= Linda Rosa, California =

Linda Rosa, or Linda Rose, is a former populated place, formerly in San Diego County, now in Riverside County, California.
==Location and etymology==
The town site of Linda Rosa was located southwest of old town of Murrieta, California on the west side of Murrieta Creek. Linda Rosa is a name derived from Spanish, meaning "pretty rose."
==History==
Linda Rosa was one of many land development schemes in the 1880s in Southern California. In 1887, the Santa Rosa Land & Improvement Company, belonging to Englishman Parker Dear, owner of the Rancho Santa Rosa, subdivided the 400-acre Linda Rosa Tract southwest of Murrieta along the California Southern Railroad line. The company spent approximately $5,000 building a depot, but the railroad did not make Linda Rosa a scheduled stop. The Linda Rosa Hotel was built by the land company in 1888 at an estimated cost of $15,000. The large hotel provided lodging for visitors and potential land buyers.

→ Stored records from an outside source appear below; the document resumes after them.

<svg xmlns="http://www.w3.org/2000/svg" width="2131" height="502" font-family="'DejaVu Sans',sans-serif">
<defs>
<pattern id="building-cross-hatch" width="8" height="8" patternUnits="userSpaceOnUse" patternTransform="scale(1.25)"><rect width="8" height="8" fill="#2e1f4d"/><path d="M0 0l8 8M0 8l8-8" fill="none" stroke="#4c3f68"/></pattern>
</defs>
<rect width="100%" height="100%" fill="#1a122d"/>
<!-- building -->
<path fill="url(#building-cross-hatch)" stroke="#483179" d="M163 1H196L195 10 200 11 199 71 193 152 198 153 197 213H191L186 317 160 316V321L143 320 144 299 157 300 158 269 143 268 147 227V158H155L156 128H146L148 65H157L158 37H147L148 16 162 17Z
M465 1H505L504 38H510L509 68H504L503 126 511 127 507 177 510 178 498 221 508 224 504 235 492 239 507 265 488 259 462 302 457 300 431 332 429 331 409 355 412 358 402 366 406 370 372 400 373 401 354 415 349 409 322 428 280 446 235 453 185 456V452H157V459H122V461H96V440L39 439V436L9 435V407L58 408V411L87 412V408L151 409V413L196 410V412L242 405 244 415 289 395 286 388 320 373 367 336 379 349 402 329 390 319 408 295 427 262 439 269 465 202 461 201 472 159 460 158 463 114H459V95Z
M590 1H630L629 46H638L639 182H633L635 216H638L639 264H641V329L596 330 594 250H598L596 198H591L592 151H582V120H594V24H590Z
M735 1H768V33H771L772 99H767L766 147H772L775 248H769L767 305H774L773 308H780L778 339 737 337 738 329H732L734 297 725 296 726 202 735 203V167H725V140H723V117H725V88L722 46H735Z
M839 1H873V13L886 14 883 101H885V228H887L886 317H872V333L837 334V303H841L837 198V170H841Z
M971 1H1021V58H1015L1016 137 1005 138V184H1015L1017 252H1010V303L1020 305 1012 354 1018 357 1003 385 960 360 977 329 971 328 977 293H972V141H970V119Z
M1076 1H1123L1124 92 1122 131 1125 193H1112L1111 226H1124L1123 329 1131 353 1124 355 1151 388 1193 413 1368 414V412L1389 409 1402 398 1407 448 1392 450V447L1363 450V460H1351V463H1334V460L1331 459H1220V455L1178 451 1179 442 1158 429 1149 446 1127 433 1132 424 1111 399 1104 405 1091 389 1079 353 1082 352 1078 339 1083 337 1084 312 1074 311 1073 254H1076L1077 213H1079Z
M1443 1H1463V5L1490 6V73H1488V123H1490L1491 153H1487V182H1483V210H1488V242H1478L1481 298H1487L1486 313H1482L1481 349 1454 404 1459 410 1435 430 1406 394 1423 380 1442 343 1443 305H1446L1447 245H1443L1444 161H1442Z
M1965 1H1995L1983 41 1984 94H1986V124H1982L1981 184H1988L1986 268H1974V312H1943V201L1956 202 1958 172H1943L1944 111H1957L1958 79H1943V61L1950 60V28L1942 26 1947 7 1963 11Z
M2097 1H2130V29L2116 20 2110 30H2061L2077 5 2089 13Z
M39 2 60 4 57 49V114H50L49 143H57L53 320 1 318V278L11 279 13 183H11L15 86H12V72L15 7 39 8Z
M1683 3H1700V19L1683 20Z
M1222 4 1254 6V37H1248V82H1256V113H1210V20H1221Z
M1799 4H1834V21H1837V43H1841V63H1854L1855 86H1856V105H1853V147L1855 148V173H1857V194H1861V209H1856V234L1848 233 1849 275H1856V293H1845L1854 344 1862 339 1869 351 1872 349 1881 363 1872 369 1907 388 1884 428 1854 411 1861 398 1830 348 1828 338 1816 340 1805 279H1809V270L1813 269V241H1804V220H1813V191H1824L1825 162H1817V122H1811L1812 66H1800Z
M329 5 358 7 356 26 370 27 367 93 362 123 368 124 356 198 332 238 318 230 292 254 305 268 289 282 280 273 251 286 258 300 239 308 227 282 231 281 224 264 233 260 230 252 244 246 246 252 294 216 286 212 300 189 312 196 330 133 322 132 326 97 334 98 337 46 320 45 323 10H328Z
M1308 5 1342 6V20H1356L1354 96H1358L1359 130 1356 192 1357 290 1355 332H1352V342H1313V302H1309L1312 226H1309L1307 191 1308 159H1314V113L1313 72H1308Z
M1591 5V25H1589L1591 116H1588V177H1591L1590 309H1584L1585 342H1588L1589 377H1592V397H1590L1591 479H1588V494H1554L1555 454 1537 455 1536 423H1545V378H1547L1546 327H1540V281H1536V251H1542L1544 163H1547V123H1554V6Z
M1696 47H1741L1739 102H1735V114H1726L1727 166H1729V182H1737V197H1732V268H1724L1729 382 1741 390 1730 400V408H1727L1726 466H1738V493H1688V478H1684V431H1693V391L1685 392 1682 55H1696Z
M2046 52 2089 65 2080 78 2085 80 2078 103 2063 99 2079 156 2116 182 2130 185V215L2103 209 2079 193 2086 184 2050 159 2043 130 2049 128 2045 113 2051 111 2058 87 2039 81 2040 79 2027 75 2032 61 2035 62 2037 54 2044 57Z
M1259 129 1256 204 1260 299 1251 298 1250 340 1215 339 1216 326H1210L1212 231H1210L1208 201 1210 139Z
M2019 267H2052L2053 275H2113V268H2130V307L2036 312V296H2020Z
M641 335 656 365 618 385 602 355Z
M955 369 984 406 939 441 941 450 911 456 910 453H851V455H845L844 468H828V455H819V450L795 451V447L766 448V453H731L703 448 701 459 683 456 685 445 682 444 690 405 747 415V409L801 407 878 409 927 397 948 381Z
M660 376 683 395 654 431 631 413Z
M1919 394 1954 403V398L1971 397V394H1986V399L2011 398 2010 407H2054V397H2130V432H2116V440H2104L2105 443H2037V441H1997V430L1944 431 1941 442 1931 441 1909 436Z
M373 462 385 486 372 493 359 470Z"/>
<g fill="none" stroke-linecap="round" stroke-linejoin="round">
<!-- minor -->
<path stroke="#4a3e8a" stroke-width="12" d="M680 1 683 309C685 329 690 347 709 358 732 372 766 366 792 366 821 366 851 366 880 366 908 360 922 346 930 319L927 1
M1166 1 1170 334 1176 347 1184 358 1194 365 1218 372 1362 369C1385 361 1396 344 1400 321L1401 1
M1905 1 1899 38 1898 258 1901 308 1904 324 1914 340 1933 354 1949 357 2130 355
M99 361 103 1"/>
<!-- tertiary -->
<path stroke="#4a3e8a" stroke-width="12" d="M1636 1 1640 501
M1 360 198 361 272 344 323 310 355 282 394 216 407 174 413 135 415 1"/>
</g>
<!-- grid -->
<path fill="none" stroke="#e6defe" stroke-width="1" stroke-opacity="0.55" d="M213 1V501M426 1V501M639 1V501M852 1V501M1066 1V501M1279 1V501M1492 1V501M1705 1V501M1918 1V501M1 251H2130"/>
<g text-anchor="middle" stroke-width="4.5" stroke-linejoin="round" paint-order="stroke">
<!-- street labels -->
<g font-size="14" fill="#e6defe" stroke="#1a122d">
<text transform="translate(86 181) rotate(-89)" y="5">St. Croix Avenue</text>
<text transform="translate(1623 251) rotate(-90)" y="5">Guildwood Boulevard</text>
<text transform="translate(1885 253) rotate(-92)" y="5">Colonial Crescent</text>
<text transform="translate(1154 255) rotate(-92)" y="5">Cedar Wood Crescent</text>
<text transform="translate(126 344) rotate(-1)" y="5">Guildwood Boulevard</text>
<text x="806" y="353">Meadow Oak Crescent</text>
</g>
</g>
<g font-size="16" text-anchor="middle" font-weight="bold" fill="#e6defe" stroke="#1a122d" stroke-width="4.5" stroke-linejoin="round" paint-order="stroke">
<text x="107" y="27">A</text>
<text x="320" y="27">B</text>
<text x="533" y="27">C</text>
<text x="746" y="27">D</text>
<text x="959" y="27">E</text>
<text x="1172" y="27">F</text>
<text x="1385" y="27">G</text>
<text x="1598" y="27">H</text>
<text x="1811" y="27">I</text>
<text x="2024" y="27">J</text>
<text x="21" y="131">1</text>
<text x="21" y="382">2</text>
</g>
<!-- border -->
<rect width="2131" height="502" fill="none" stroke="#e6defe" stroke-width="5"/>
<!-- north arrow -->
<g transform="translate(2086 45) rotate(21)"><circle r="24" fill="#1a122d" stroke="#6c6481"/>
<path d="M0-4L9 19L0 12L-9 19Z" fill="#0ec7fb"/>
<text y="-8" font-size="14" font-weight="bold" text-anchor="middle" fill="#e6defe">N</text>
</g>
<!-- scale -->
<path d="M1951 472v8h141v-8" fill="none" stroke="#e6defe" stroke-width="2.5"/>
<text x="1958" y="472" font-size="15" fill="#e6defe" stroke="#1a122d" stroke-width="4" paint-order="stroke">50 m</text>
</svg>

The Linda Rosa Fruit Canning and Preserving Company was formed on June 30, 1888, to grow and can fruits and vegetables. Linda Rosa had its own post office, Linda Rose, from November 20, 1888, to March 20, 1890. When the land boom went bust and the town lots failed to sell, the office was closed and mail service was moved to Temecula Station. The hotel was torn down and the materials used to build a house. With the failure of his development, Parker Dear went bankrupt and lost the rancho to his bank in 1893.